Perhaps you've experienced something similar. I recently invited members of the Bay Area Audiophile Society to hear my system. Many of them had visited our house before, but only to attend demos of other equipment that had been brought in specifically for the event. Now I finally had the chance to let BAAS members hear my system whole and complete.

Wouldn't you know it: for the only time in three years, my right-channel interconnect decided to make only half a connection, throwing off the timbral balance and pushing everything over to the left. Because I was sitting way to the left to begin with, I didn't fully grasp the problem until more than half the visitors had left my house wondering why I thought my system was anything special.

Well, a similar disaster happened to the Scaena room shortly before I entered the room. Given the positive critical response to the assembled components, I expected great things from George Bischoff's Scaena Model 3 loudspeaker system ($44,000 complete with woofers, electronic crossover, and subwoofer amp), ASR Emitter One 150Wpc integrated amplifier, Nova Physics Memory Player with tube-DAC output, Audience Adept Response Power Conditioner, and Silversmith Palladium cables. After having to wait several minutes for my Harmonia Mundi CD of Schubert's "Arpeggione Sonata" to rip to the Memory Player’s hard drive—pause for new pet peeve: exhibitors who only make a hard drive option available for playback limit visitors’ ability to play their own music—and doing my best to ignore the intrusive bass from the adjacent mbl room, I heard a very clear, focused presentation. While I noted fine overtones on the piano, there was nothing about the sound itself that put it in a class above "excellent hi-fi."

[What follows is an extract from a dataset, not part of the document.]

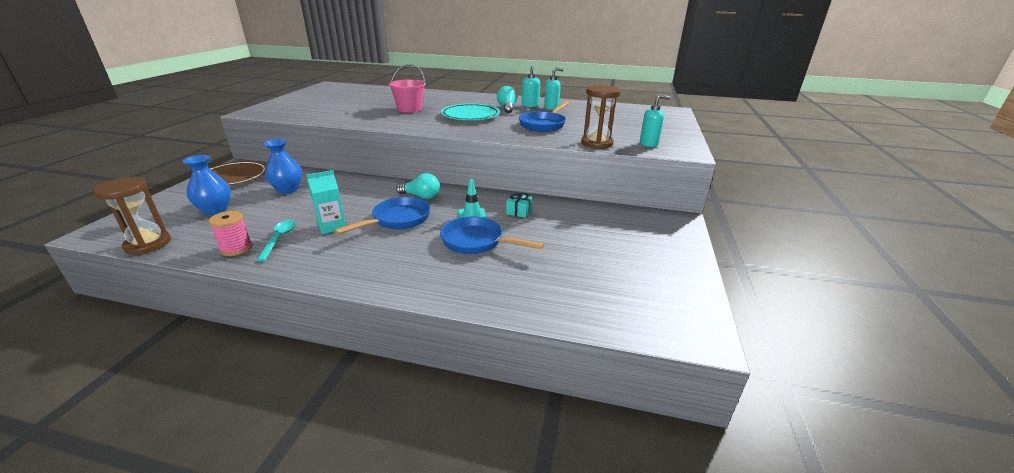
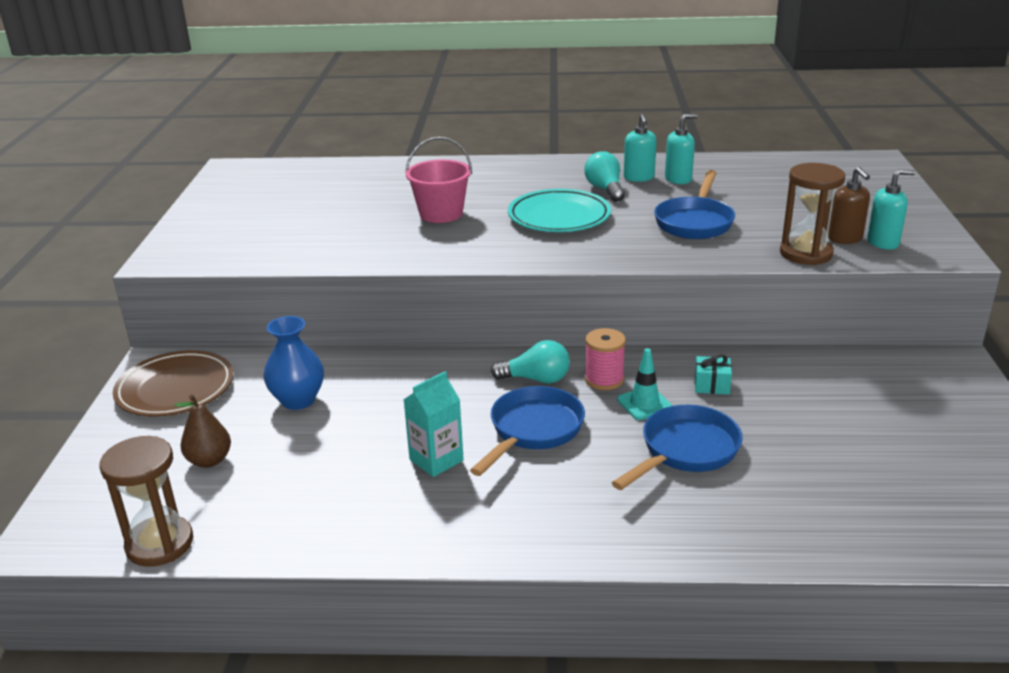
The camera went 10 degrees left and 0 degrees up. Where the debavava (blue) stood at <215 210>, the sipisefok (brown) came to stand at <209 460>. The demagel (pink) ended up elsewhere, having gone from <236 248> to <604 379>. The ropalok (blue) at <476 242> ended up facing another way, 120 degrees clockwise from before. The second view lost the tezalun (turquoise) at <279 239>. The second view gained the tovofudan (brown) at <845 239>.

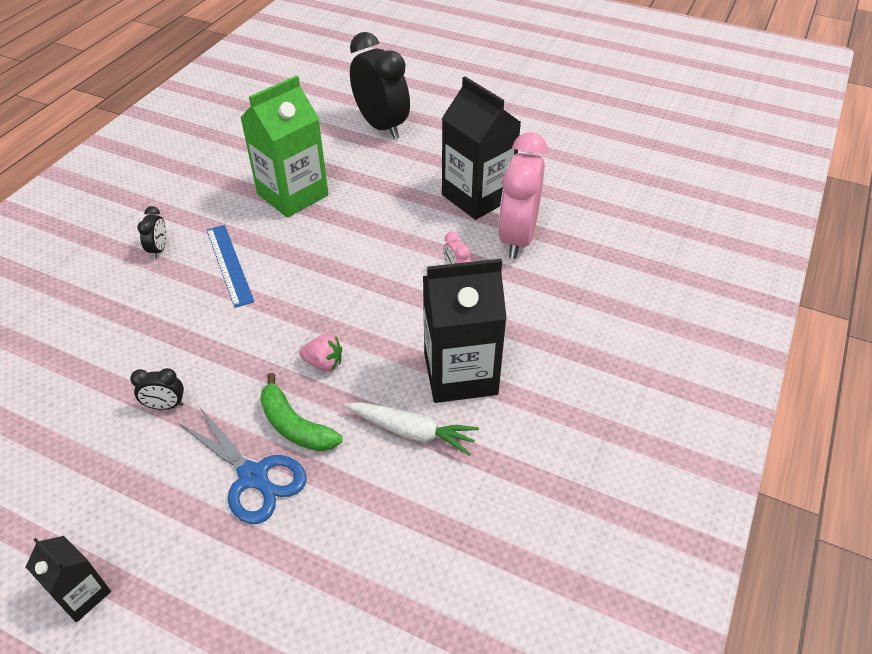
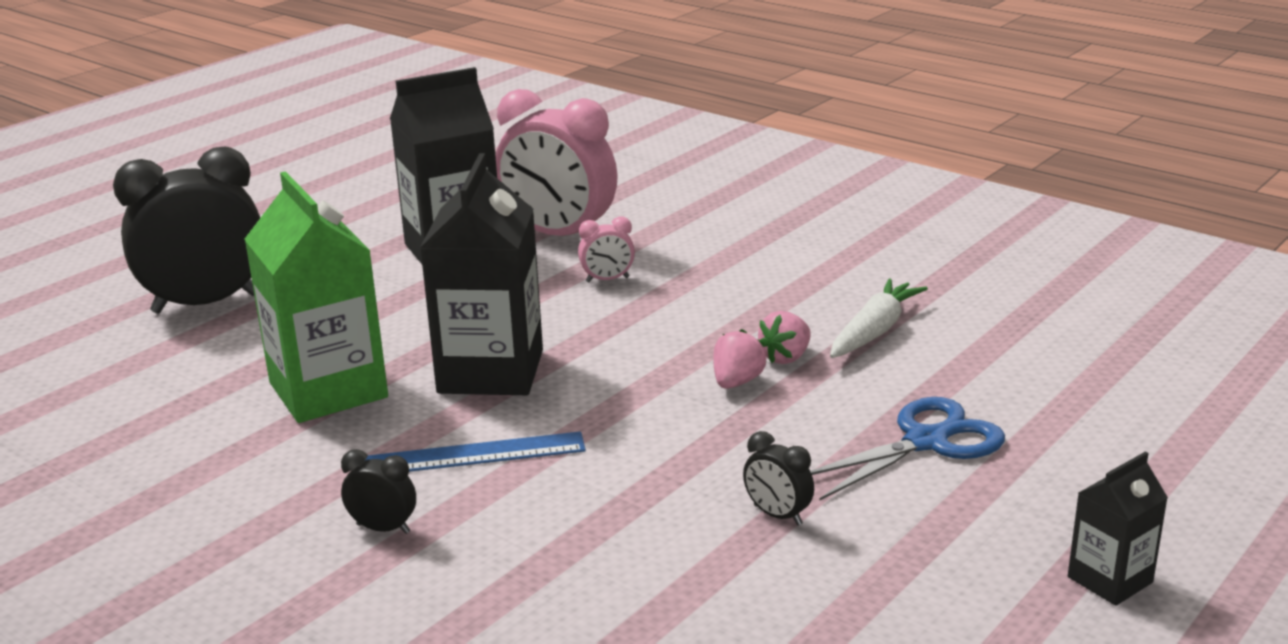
The camera went 75 degrees left and 20 degrees down. The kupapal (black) ended up elsewhere, having gone from <460 374> to <491 371>. The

It was only later, when I encountered Jeff of Silversmith in the hallway, that I learned that the cause of my dissatisfaction was a cable that had been plugged into the wrong receptacle. I was only able to return to the Scaena room for a few minutes, but what I heard sounded dramatically more natural and less "hi-fi" than on my previous visit. I wish I could have stayed longer, because there were indications of greatness in that room.

Scaena's line-source speakers are based on a ribbon tweeter and a ceramic-cone midrange module that can be stacked 12, 15, or 18 high. This module was acoustically inert when subject to John Atkinson's standard knuckle-rap test.